The person who replied to my original piece, if a builder as quoted, should know the basic rules of having the need of a good, and permanent building foundation. In my view this is not always possible, simply because Wickham is still below sea level during a king tide.
This former health inspector also mentioned various serious unimaginable health hazards that were created by this stagnant water under and around these houses, and reason why Railway Street and its surrounds was, and probably still is, only suitable for commercial buildings as is at present.
If these warehouses give way to residential living, l believe it would need an explanation from council as to why, or what has changed, to guarantee a health hazard doesn't re-emerge.
I am sure if the Herald were to search its records of king tidal problems in Wickham, they will see photos of children playing, swimming, and paddling down various streets.

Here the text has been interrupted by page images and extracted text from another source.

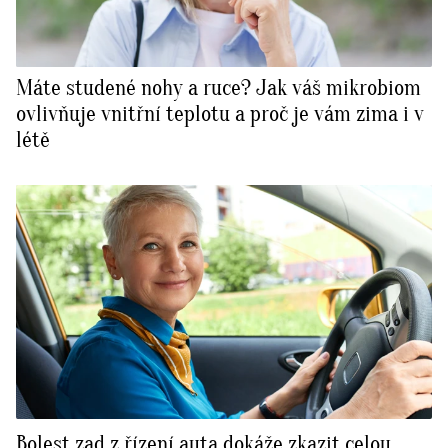
Máte studené nohy a ruce? Jak váš mikrobiom
ovlivňuje vnitřní teplotu a proč je vám zima i v
létě
Bolest zad z řízení auta dokáže zkazit celou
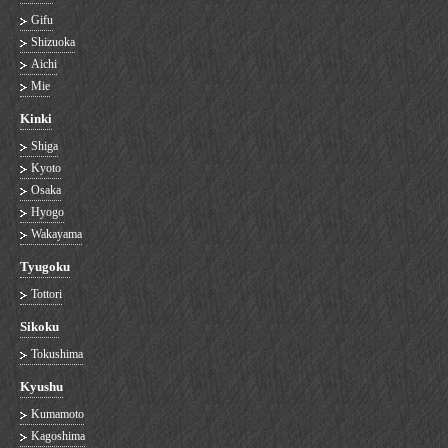
Gifu
Shizuoka
Aichi
Mie
Kinki
Shiga
Kyoto
Osaka
Hyogo
Wakayama
Tyugoku
Tottori
Sikoku
Tokushima
Kyushu
Kumamoto
Kagoshima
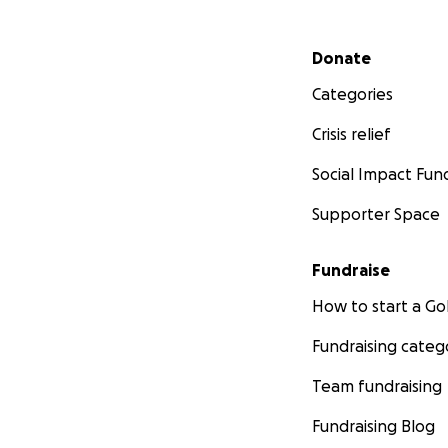
Secondary menu
Donate
Categories
Crisis relief
Social Impact Fun
Supporter Space
Fundraise
How to start a 
Fundraising categ
Team fundraising
Fundraising Blog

Carl Stevenson, Dora Creek
WE DIDN’T LEARN LESSONS
IN DEFENCE of my post (Letters, 31/10) critiqued by Ian Roach (Letters, 7/11) I would make two points.
First: having worked and raised a family in the “bad” old days and having my sons doing it now in the “good” times, I have something to compare with. While it wasn’t easy back then it was accepted as the norm. There was the opportunity for the majority to have constant full time work, get a bank loan, build a house and raise kids.
There was no whinging about our taxes looking after our parents.
Second: now after having had years of gaining knowledge, medical and engineering advances and a heap of past mistakes to learn from, when you have a realistic look at where we are now and all that has been exposed in recent royal commissions and by ICAC, it is quite obvious that we have learned nothing.
Considering what we have at our disposal to remedy past wrongs, I think it can be safely said we are going backwards. I would say it depends on how realistically you look at the situation, on who is wearing the rose coloured glasses.